*Extracted information:*
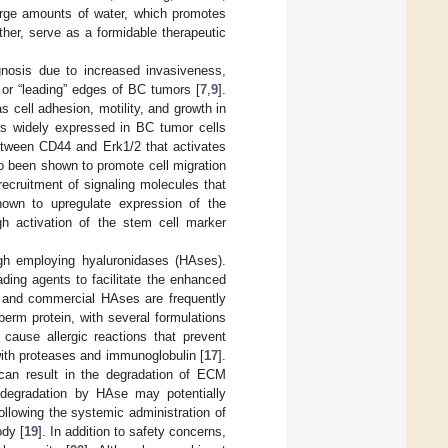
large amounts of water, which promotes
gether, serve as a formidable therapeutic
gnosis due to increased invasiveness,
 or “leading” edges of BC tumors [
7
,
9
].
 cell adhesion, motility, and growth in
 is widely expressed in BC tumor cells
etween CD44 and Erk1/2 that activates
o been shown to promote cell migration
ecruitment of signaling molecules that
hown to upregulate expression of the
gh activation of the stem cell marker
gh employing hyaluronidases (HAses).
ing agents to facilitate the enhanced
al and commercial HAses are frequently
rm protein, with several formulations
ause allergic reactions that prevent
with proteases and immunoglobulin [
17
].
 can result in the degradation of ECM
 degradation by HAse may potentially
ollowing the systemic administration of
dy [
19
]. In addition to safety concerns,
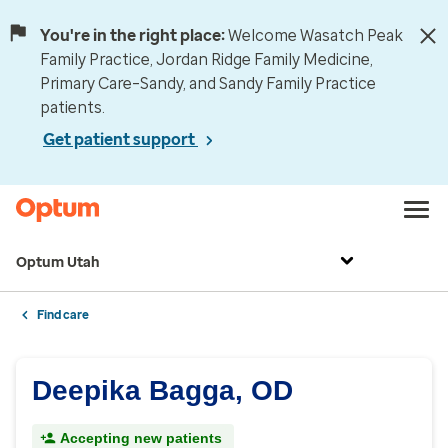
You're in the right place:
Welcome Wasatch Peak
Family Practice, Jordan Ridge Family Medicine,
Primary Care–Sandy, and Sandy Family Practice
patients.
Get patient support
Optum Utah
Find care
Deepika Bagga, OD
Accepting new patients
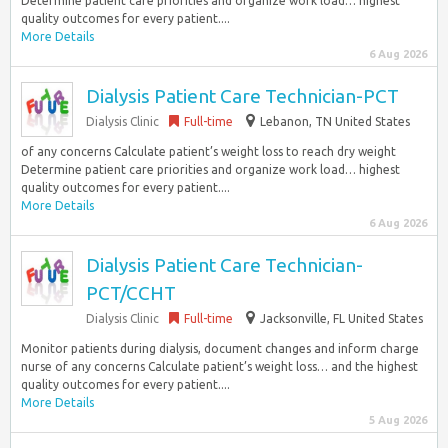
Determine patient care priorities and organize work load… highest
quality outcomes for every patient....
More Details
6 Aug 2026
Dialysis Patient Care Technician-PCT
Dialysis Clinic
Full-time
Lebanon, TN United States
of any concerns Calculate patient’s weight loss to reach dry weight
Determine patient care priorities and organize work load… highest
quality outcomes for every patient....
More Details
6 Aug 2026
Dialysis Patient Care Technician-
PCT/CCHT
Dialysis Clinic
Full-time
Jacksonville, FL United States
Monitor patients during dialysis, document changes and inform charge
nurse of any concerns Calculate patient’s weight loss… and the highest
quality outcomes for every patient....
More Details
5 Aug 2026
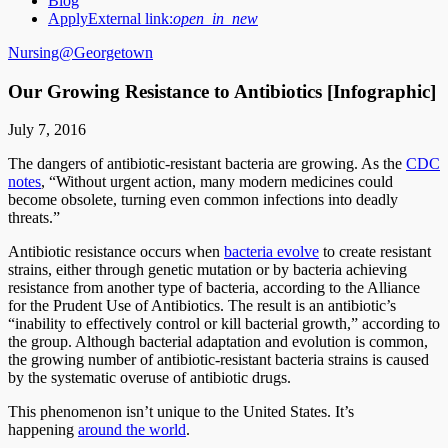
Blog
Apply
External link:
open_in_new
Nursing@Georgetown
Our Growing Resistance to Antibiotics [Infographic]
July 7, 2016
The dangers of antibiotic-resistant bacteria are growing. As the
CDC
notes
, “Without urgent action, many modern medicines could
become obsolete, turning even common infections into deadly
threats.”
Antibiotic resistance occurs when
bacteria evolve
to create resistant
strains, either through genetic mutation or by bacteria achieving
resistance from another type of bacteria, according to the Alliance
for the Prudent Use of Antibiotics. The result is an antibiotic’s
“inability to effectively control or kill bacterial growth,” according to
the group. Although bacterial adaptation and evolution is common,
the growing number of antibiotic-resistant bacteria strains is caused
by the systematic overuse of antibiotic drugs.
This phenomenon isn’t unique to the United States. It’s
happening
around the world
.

*Work required:* Every line of the data above is to be repeated exactly; the images are to be left out.

*Answer to this problem:*
large amounts of water, which promotes
gether, serve as a formidable therapeutic
gnosis due to increased invasiveness,
 or “leading” edges of BC tumors [
7
,
9
].
 cell adhesion, motility, and growth in
 is widely expressed in BC tumor cells
etween CD44 and Erk1/2 that activates
o been shown to promote cell migration
ecruitment of signaling molecules that
hown to upregulate expression of the
gh activation of the stem cell marker
gh employing hyaluronidases (HAses).
ing agents to facilitate the enhanced
al and commercial HAses are frequently
rm protein, with several formulations
ause allergic reactions that prevent
with proteases and immunoglobulin [
17
].
 can result in the degradation of ECM
 degradation by HAse may potentially
ollowing the systemic administration of
dy [
19
]. In addition to safety concerns,
You're in the right place:
Welcome Wasatch Peak
Family Practice, Jordan Ridge Family Medicine,
Primary Care–Sandy, and Sandy Family Practice
patients.
Get patient support
Optum Utah
Find care
Deepika Bagga, OD
Accepting new patients
Determine patient care priorities and organize work load… highest
quality outcomes for every patient....
More Details
6 Aug 2026
Dialysis Patient Care Technician-PCT
Dialysis Clinic
Full-time
Lebanon, TN United States
of any concerns Calculate patient’s weight loss to reach dry weight
Determine patient care priorities and organize work load… highest
quality outcomes for every patient....
More Details
6 Aug 2026
Dialysis Patient Care Technician-
PCT/CCHT
Dialysis Clinic
Full-time
Jacksonville, FL United States
Monitor patients during dialysis, document changes and inform charge
nurse of any concerns Calculate patient’s weight loss… and the highest
quality outcomes for every patient....
More Details
5 Aug 2026
Blog
Apply
External link:
open_in_new
Nursing@Georgetown
Our Growing Resistance to Antibiotics [Infographic]
July 7, 2016
The dangers of antibiotic-resistant bacteria are growing. As the
CDC
notes
, “Without urgent action, many modern medicines could
become obsolete, turning even common infections into deadly
threats.”
Antibiotic resistance occurs when
bacteria evolve
to create resistant
strains, either through genetic mutation or by bacteria achieving
resistance from another type of bacteria, according to the Alliance
for the Prudent Use of Antibiotics. The result is an antibiotic’s
“inability to effectively control or kill bacterial growth,” according to
the group. Although bacterial adaptation and evolution is common,
the growing number of antibiotic-resistant bacteria strains is caused
by the systematic overuse of antibiotic drugs.
This phenomenon isn’t unique to the United States. It’s
happening
around the world
.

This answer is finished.